Thanks for the compliment and your provocative question. If I try to give a short, organized answer, it would be three days in the coming so, some cuffed bullet-points instead:
J. Haidt in The Happiness Hypothesis discusses the conflict between confession and catharsis (he cites Tavris, 1982). He frames the issue as the difference between blowing off steam and sense-making.
Though I don’t describe it in duplicate with a highlighter, I think an element of body mindfulness is very important at the start. The idea is get some attention away from the story at the very beginning.
In many cases, before clients open up to a therapist, they need to feel felt. In many cases, a therapist then is allowed to act as an interpersonal sociobiological regulator :). But not until the therapist ‘gets’ the client. It’s improper to suggest a trauma-object wants to feel felt, but I like the metaphor. Again, it’s mindful, and also separates the some attention from the story.
Also, the focus on feelings caused by the trauma-object might be the most significant step. My goal for this step is to help someone says, “I have this horrible story on the one hand, and this pain in the other. And I want to heal the pain.”
In rumination, there can be a quality of trauma-objects competing for attention. And in the throes of the crisis, it can simply be a run of overwhelming facts of the matter. The minute the mind quiets to one collection of negative emotions, that object loses priority, and attention shift to a different trauma-object whose ‘negativity’ is now the highest.

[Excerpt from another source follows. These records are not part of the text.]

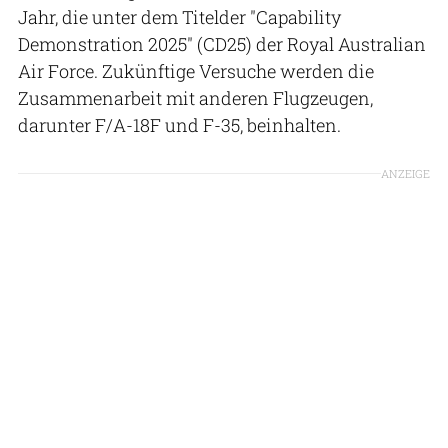
Jahr, die unter dem Titelder "Capability
Demonstration 2025" (CD25) der Royal Australian
Air Force. Zukünftige Versuche werden die
Zusammenarbeit mit anderen Flugzeugen,
darunter F/A-18F und F-35, beinhalten.
ANZEIGE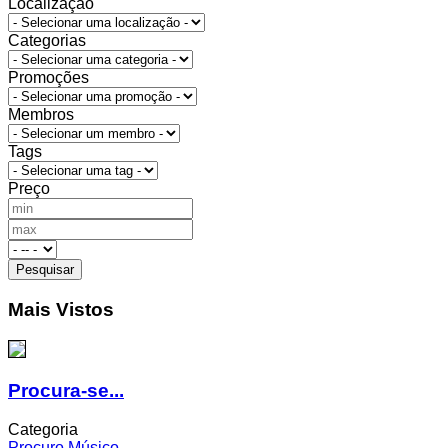
Localização
Categorias
Promoções
Membros
Tags
Preço
Mais Vistos
Procura-se...
Categoria
Procuro Músico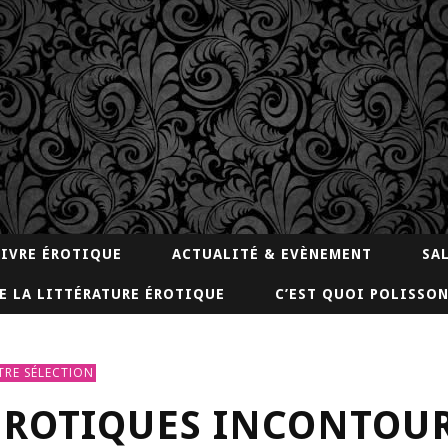
LIVRE ÉROTIQUE
ACTUALITÉ & EVÈNEMENT
SA
E LA LITTÉRATURE ÉROTIQUE
C’EST QUOI POLISSON
RE SÉLECTION
ÉROTIQUES INCONTOU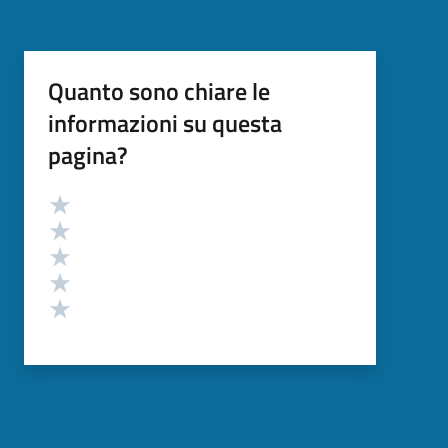
Quanto sono chiare le
informazioni su questa
pagina?
Valutazione
Valuta 5 stelle su 5
Valuta 4 stelle su 5
Valuta 3 stelle su 5
Valuta 2 stelle su 5
Valuta 1 stelle su 5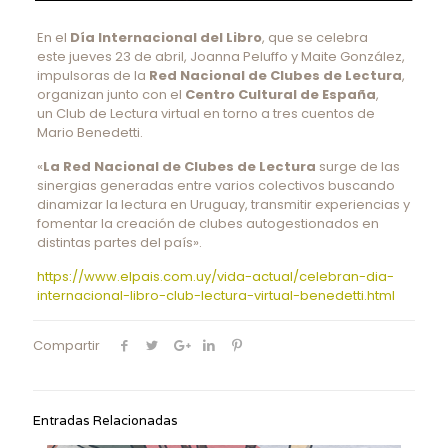
En el
Día Internacional del Libro
, que se celebra
este jueves 23 de abril, Joanna Peluffo y Maite González,
impulsoras de la
Red Nacional de Clubes de Lectura
,
organizan junto con el
Centro Cultural de España
,
un Club de Lectura virtual en torno a tres cuentos de
Mario Benedetti.
«
La Red Nacional de Clubes de Lectura
surge de las
sinergias generadas entre varios colectivos buscando
dinamizar la lectura en Uruguay, transmitir experiencias y
fomentar la creación de clubes autogestionados en
distintas partes del país».
https://www.elpais.com.uy/vida-actual/celebran-dia-
internacional-libro-club-lectura-virtual-benedetti.html
Compartir
Entradas Relacionadas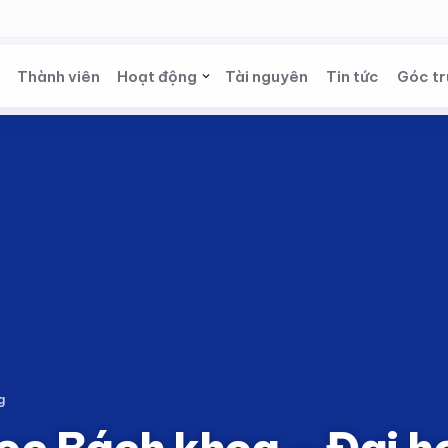
Thành viên
Hoạt động
Tài nguyên
Tin tức
Góc tr
g
ọc Bách khoa – Đại 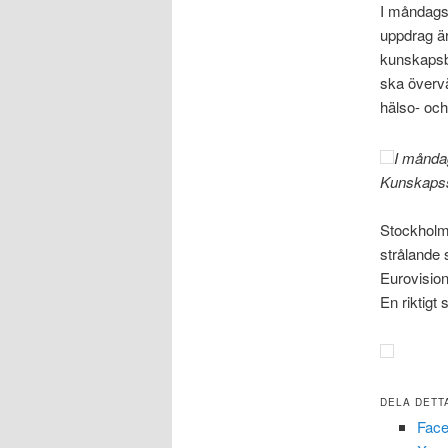
I måndags
uppdrag är
kunskapsba
ska övervä
hälso- oc
I måndag
Kunskapss
Stockholm 
strålande 
Eurovisio
En riktigt 
DELA DETT
Fac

Also, the quality of rumination suggests the writer either hasn’t found a level of safety or regulation to confront the trauma-object. Many confessions are made to people rather than anonymously in writing. Simply, the presence of an interpersonal sociobiological regulator is helpful and perhaps outright necessary.
To characterize writing=sense-making with some PTSD therapy approaches, the important point is to start small and remain safe. Body-based PTSD approaches might avoid talking about the trauma-object altogether until a window of tolerance can be strengthened.
Diagnostic of sense-making is a sense of movement in the narrative. The writer’s story about the writer becomes more coherent and seems to change in the retelling.
This is what I got before dinner.
Cole,
Thank you for your thoughtful article. You put down 'on paper' what I've been discussing with a friend for a long time. And this should make our conversations clearer.
Did I 'enjoy' your blog? No actually I didn't. Probably because just today, I was hit by a stimulus that took me down into that dark hole of icky emotions and dysfunctional crud left over from prior relationships. So it hit a little too close to home for me today.
Nonetheless it was interesting to be able to use your specific steps/instructions/definitions to be able to really look at what had happened earlier.
So, Thank you,
Gayle McCain
www.gaylemccain.com
It's a joy for me for my thoughts to be recognized and helpful. Thanks for your kind words.
My gratitude probably doesn't measure well against your disquiet. Relationships are one area, in my experience, where we benefit most from cleaning up elements of trauma. You'll feel better, be more confident about them and feel more able.
You recognized instinctively the work to get out of these dark holes is hard. Find someone to talk with or work with. This piece looks past the hugh benefit of support from others. Other people just help regulate how you feel even if you don't talk about the issues.
My approach in this essay was somewhat confrontational. First I talk about a trauma, then put the reader in the seat of working on her trauma. Certainly, I caught you unprepared.
Congratulations on you book! I hope people click through to your website. If stepping outside a comfort zone is only getting to a place where we don't feel defended, it's a wonderful chance to grow.